Je ne me fais pas mal, mais je suis tombée sur Tom, sur ses pieds. J’ai dû lui faire mal, car je l’ai entendu gémir. Alors que je le rassure, nous voyons tomber sur nous le casque et la lampe de Fatine.

Thomas est blessé et a mal, Fatine est dans le noir et va devoir retrouver la sortie. Je suis honteuse et malheureuse, car tout ceci est de ma faute. Je n’aurais pas voulu jouer les aventurières, jamais ils n’auraient eu cette idée. Fatine était content d’avoir pris la clé à sa mère, mais c’était pour me faire plaisir.

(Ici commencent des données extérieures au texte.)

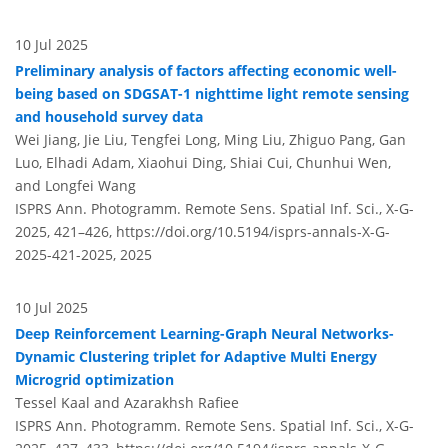
10 Jul 2025
Preliminary analysis of factors affecting economic well-
being based on SDGSAT-1 nighttime light remote sensing
and household survey data
Wei Jiang, Jie Liu, Tengfei Long, Ming Liu, Zhiguo Pang, Gan
Luo, Elhadi Adam, Xiaohui Ding, Shiai Cui, Chunhui Wen,
and Longfei Wang
ISPRS Ann. Photogramm. Remote Sens. Spatial Inf. Sci., X-G-
2025, 421–426,
https://doi.org/10.5194/isprs-annals-X-G-
2025-421-2025,
2025
10 Jul 2025
Deep Reinforcement Learning-Graph Neural Networks-
Dynamic Clustering triplet for Adaptive Multi Energy
Microgrid optimization
Tessel Kaal and Azarakhsh Rafiee
ISPRS Ann. Photogramm. Remote Sens. Spatial Inf. Sci., X-G-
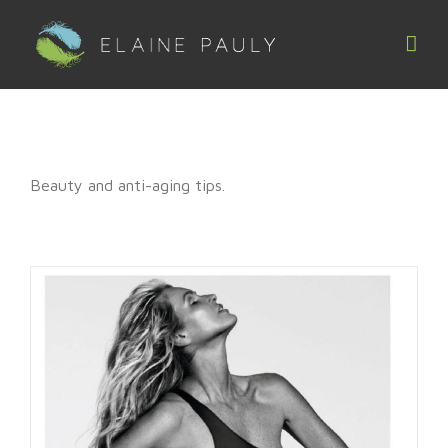
Skip
to
content
Beauty and anti-aging tips.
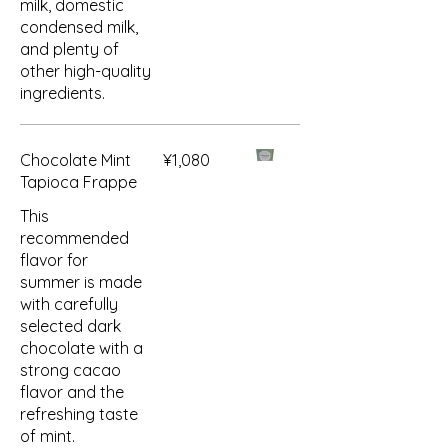
milk, domestic
condensed milk,
and plenty of
other high-quality
ingredients.
Chocolate Mint
¥1,080
Tapioca Frappe
This
recommended
flavor for
summer is made
with carefully
selected dark
chocolate with a
strong cacao
flavor and the
refreshing taste
of mint.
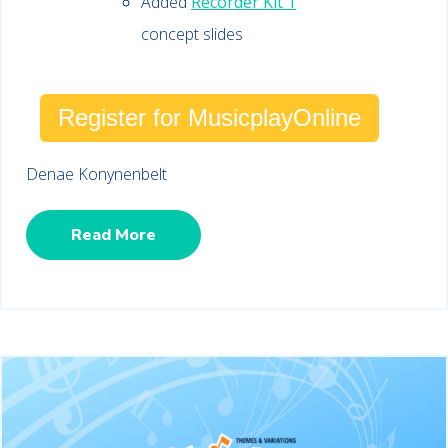
Added
Recorder Kit 1
concept slides
Register for MusicplayOnline
Denae Konynenbelt
Read More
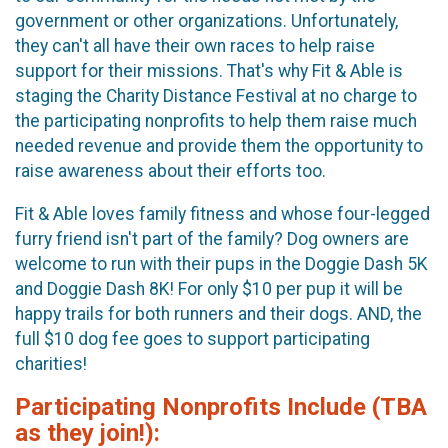
government or other organizations. Unfortunately,
they can't all have their own races to help raise
support for their missions. That's why Fit & Able is
staging the Charity Distance Festival at no charge to
the participating nonprofits to help them raise much
needed revenue and provide them the opportunity to
raise awareness about their efforts too.
Fit & Able loves family fitness and whose four-legged
furry friend isn't part of the family? Dog owners are
welcome to run with their pups in the Doggie Dash 5K
and Doggie Dash 8K! For only $10 per pup it will be
happy trails for both runners and their dogs. AND, the
full $10 dog fee goes to support participating
charities!
Participating Nonprofits Include (TBA
as they join!):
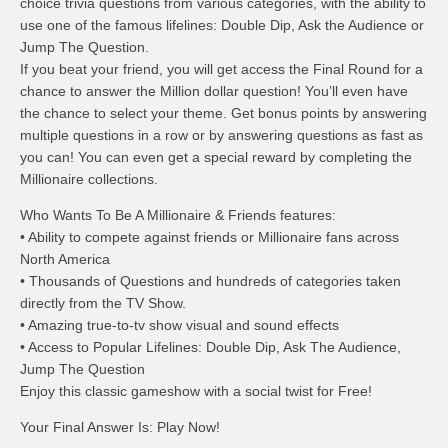
choice trivia questions from various categories, with the ability to
use one of the famous lifelines: Double Dip, Ask the Audience or
Jump The Question.
If you beat your friend, you will get access the Final Round for a
chance to answer the Million dollar question! You’ll even have
the chance to select your theme. Get bonus points by answering
multiple questions in a row or by answering questions as fast as
you can! You can even get a special reward by completing the
Millionaire collections.
Who Wants To Be A Millionaire & Friends features:
• Ability to compete against friends or Millionaire fans across
North America
• Thousands of Questions and hundreds of categories taken
directly from the TV Show.
• Amazing true-to-tv show visual and sound effects
• Access to Popular Lifelines: Double Dip, Ask The Audience,
Jump The Question
Enjoy this classic gameshow with a social twist for Free!
Your Final Answer Is: Play Now!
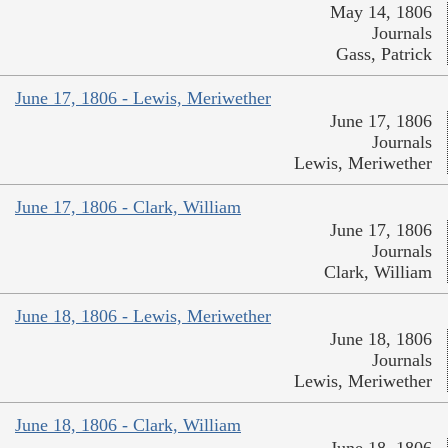
May 14, 1806
Journals
Gass, Patrick
June 17, 1806 - Lewis, Meriwether
June 17, 1806
Journals
Lewis, Meriwether
June 17, 1806 - Clark, William
June 17, 1806
Journals
Clark, William
June 18, 1806 - Lewis, Meriwether
June 18, 1806
Journals
Lewis, Meriwether
June 18, 1806 - Clark, William
June 18, 1806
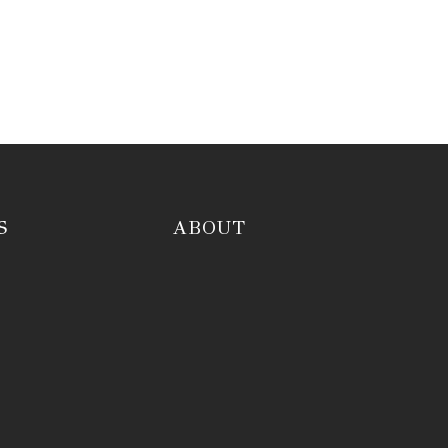
S
ABOUT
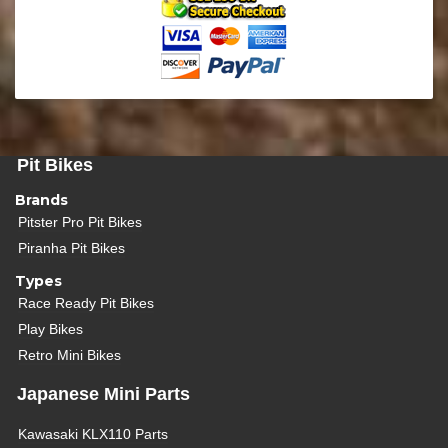
Pit Bikes
Brands
Pitster Pro Pit Bikes
Piranha Pit Bikes
Types
Race Ready Pit Bikes
Play Bikes
Retro Mini Bikes
Japanese Mini Parts
Kawasaki KLX110 Parts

Pendant que Fatine part chercher des secours, je m’occupe de Tom. Non seulement il est blessé, mais en plus, il est malade, car il est tout chaud de fièvre. Je dois tout faire pour le réconforter et le faire tenir en attendant qu’on vienne nous sortir de là. Je me montre forte, alors que je n’ai qu’une envie : pleurer.

Je l’aide à se mettre dans une position dans laquelle il a moins mal, mais c’est difficile. Enfin, il est allongé. Il a froid. Je le couvre de ma veste et je m’allonge contre lui. Même quand nous faisons la sieste sous les noyers, nous ne nous touchions pas autant. Le sentir contre moi me fait du bien. J’ai envie de le serrer dans mes bras, mais j’ai trop peur de lui faire mal. Je suis tellement heureuse et tellement malheureuse.

Bientôt, j’entends sa respiration apaisée, il s’est endormi. Moi, je pense que nous sommes dans de sales draps. J’espère que Fatine va trouver le fil et pouvoir aller chercher du secours. Il l’aurait trouvé, il nous l’aurait crié. En rampant dans la bonne direction, il en avait pour cinq minutes au plus. Il ne se passe rien, je ne l’entends plus se trainer. Ça veut dire qu’il est perdu…

Tout tourne dans ma tête. Combien de temps pouvons-nous tenir ? Nous n’avons rien à manger ni à boire. On a entendu parler de quelqu’un qui a fait la grève de la faim plusieurs semaines. Mais il avait été emmené dans un hôpital.

Finalement, je m’endors moi aussi. Quand je me réveille, dans le noir absolu, le silence total et le froid, je ne sais plus où je suis, ni quelle heure il est. Je grelotte. Puis je me souviens. Je ne sais plus si c’est le froid ou la peur qui me fait trembler. Tom respire doucement. Je me blottis doucement contre lui. Il est chaud. Le sentir me fait du bien. Je me rendors. Cela se reproduit plusieurs fois. Une fois, alors que je n’arrive pas à me rendormir, je me mets à parler à Tom. Il dort, mais à un moment, je me demande s’il n’est pas réveillé. Je lui dis ce que je ressens pour lui, depuis toujours, et depuis que je sais ce qu’il est pour moi. Tom, c’est plus que ma moitié, c’est plus que l’aimer. J’ai besoin de lui, je suis lui et il est moi. Enfin, toutes ces choses auxquelles je pense depuis déjà longtemps, sans savoir si je peux ou si je dois lui dire. Lui parler, lui dire mon cœur me fait du bien. Cela me calme.

Petit à petit, je me détends, l’idée que nous allons peut-être mourir ici me traverse la tête. Je ne sais pas bien ce que cela veut dire ni si cela fait mal, mais mourir avec Tom me rassure.

J’ai perdu tout sens du temps, de l’espace. Je n’attends plus rien. Je n’ai plus de repères. Je ne veux pas bouger non plus, pour ne pas perdre Thomas ou lui faire du mal. J’ai soif.

Je ne sais plus combien de temps passe. Je sens ma tête ralentir.